## Task requirements
Repeat exactly the opening lines of the records, ending with the line that contains "(p107) One had".

Items from a dataset
————

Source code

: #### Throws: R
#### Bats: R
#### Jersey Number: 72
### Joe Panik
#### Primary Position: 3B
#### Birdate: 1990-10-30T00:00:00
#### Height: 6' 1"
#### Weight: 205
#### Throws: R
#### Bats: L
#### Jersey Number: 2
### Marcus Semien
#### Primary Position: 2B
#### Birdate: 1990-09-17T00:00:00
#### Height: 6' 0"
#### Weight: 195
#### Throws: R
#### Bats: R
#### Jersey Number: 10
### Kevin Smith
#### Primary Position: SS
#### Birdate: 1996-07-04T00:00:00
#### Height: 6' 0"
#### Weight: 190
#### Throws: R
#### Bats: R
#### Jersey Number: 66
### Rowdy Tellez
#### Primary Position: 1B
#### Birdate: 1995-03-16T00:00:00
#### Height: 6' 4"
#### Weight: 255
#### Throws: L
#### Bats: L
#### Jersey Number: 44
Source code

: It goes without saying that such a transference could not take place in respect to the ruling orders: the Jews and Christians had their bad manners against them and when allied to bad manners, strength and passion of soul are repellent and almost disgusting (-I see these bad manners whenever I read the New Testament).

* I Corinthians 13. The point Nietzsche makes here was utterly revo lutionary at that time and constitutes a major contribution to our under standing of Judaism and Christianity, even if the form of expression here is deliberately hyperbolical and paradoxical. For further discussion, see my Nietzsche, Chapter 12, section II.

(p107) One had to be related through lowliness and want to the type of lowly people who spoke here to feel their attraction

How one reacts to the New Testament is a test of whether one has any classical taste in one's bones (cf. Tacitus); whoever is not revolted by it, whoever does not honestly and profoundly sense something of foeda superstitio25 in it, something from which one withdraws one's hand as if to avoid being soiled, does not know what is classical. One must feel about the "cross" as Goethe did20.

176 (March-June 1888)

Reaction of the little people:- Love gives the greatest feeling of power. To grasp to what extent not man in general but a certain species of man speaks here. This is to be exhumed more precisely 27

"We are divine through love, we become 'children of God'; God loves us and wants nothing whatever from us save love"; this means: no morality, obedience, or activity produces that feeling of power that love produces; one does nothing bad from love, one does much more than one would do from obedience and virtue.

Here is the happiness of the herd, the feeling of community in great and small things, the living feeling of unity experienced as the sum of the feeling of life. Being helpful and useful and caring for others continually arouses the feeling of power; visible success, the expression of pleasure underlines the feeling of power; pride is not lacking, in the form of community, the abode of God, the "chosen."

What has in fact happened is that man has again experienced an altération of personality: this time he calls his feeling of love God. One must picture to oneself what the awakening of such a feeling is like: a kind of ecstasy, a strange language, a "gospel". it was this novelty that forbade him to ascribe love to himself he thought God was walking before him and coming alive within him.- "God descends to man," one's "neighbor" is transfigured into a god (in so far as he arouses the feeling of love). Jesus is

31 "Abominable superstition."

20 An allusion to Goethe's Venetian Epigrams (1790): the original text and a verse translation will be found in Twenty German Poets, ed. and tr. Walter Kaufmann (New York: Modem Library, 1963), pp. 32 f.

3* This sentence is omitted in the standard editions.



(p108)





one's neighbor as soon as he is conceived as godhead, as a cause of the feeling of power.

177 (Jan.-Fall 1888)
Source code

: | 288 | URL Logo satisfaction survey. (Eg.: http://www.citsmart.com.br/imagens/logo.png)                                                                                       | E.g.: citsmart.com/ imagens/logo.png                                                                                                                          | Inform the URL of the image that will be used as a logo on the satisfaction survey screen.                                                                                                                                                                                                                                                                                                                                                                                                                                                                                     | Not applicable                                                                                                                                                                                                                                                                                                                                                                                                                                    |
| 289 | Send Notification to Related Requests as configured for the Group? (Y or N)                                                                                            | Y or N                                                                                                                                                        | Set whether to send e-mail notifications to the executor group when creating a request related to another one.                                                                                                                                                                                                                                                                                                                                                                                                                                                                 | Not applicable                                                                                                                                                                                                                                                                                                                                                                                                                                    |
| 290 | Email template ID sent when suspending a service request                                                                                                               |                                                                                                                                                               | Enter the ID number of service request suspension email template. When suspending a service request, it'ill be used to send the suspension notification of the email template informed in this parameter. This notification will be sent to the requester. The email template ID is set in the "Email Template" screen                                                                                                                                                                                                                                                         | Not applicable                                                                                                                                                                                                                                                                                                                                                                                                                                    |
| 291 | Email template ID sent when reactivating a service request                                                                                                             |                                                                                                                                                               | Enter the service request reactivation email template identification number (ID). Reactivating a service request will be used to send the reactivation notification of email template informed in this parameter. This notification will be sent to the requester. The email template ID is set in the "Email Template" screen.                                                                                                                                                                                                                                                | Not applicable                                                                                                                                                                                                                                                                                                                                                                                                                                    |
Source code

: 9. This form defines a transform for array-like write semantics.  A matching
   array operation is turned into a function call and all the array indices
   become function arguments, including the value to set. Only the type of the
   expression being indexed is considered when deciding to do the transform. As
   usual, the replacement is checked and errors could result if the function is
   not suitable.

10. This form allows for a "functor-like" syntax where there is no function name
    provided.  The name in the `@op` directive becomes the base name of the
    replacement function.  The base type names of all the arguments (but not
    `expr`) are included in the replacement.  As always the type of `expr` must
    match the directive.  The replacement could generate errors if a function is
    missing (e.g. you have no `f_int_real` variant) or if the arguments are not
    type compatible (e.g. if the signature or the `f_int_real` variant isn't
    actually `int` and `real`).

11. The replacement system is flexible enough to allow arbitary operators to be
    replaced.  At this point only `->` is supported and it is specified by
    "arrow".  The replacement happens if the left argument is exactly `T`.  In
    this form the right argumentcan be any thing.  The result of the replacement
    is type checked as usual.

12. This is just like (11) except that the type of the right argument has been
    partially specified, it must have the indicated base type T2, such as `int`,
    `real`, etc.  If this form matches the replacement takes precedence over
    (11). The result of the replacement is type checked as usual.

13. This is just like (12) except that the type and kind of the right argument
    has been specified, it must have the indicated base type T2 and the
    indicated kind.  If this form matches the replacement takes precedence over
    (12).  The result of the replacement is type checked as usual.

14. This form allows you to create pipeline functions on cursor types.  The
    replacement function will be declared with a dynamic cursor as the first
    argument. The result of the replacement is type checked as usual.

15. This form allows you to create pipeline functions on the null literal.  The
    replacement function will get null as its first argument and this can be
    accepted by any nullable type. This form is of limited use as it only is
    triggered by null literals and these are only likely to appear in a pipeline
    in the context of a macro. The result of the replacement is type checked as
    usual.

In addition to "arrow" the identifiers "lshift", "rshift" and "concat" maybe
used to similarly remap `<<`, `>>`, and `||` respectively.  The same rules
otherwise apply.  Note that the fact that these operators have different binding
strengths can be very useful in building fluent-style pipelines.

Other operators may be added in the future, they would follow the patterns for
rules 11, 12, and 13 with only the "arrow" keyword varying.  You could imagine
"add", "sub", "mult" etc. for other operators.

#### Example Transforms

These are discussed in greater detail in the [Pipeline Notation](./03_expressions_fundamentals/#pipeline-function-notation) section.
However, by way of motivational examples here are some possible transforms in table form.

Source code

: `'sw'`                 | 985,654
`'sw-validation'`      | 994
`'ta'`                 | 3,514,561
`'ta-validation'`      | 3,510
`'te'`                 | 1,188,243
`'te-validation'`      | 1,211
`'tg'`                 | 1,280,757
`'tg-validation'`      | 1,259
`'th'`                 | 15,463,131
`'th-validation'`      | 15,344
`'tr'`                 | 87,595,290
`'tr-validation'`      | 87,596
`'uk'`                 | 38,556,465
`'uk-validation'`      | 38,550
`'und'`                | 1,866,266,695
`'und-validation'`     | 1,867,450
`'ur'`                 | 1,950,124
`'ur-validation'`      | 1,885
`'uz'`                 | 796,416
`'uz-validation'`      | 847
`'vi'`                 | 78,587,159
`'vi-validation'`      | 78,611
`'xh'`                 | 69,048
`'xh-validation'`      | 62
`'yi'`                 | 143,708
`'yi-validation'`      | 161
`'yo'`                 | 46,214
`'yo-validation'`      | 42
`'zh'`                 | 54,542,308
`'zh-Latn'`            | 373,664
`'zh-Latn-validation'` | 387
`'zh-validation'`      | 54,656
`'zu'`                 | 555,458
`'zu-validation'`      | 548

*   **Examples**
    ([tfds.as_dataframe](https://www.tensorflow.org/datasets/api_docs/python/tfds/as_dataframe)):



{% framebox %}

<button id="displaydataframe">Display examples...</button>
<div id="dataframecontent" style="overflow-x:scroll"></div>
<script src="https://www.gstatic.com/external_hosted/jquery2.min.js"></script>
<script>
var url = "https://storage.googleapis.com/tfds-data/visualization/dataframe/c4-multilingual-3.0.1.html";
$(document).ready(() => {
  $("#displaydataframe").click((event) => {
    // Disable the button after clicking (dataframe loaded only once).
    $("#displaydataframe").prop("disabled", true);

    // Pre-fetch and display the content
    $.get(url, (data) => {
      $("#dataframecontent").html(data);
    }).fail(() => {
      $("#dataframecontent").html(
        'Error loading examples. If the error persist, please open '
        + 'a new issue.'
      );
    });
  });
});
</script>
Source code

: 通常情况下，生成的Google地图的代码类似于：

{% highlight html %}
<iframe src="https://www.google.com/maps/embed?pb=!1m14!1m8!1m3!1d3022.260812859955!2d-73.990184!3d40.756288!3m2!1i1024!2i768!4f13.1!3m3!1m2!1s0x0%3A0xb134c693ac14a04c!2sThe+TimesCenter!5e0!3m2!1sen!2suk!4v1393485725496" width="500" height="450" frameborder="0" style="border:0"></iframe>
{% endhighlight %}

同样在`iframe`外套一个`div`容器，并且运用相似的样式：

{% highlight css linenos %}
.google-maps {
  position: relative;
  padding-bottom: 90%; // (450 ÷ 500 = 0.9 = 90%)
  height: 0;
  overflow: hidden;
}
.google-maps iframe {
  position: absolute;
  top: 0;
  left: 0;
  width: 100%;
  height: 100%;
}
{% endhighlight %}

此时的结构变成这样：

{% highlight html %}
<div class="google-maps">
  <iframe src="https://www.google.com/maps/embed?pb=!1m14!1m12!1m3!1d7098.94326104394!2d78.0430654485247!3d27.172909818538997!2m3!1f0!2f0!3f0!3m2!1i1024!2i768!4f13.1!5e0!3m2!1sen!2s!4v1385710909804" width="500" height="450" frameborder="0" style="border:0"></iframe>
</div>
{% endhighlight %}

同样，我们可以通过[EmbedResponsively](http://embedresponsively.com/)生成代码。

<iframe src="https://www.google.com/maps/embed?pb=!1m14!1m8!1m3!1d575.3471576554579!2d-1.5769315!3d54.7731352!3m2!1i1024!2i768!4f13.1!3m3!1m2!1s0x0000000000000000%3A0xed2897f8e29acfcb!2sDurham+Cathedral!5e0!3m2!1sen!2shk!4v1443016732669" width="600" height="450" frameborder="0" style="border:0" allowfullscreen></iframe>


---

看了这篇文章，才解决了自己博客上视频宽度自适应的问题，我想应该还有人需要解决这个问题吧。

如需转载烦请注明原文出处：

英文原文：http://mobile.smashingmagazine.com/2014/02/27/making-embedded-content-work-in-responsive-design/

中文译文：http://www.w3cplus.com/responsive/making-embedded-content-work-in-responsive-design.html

————

## Result of this exercise
Source code

: #### Throws: R
#### Bats: R
#### Jersey Number: 72
### Joe Panik
#### Primary Position: 3B
#### Birdate: 1990-10-30T00:00:00
#### Height: 6' 1"
#### Weight: 205
#### Throws: R
#### Bats: L
#### Jersey Number: 2
### Marcus Semien
#### Primary Position: 2B
#### Birdate: 1990-09-17T00:00:00
#### Height: 6' 0"
#### Weight: 195
#### Throws: R
#### Bats: R
#### Jersey Number: 10
### Kevin Smith
#### Primary Position: SS
#### Birdate: 1996-07-04T00:00:00
#### Height: 6' 0"
#### Weight: 190
#### Throws: R
#### Bats: R
#### Jersey Number: 66
### Rowdy Tellez
#### Primary Position: 1B
#### Birdate: 1995-03-16T00:00:00
#### Height: 6' 4"
#### Weight: 255
#### Throws: L
#### Bats: L
#### Jersey Number: 44
Source code

: It goes without saying that such a transference could not take place in respect to the ruling orders: the Jews and Christians had their bad manners against them and when allied to bad manners, strength and passion of soul are repellent and almost disgusting (-I see these bad manners whenever I read the New Testament).

* I Corinthians 13. The point Nietzsche makes here was utterly revo lutionary at that time and constitutes a major contribution to our under standing of Judaism and Christianity, even if the form of expression here is deliberately hyperbolical and paradoxical. For further discussion, see my Nietzsche, Chapter 12, section II.

(p107) One had to be related through lowliness and want to the type of lowly people who spoke here to feel their attraction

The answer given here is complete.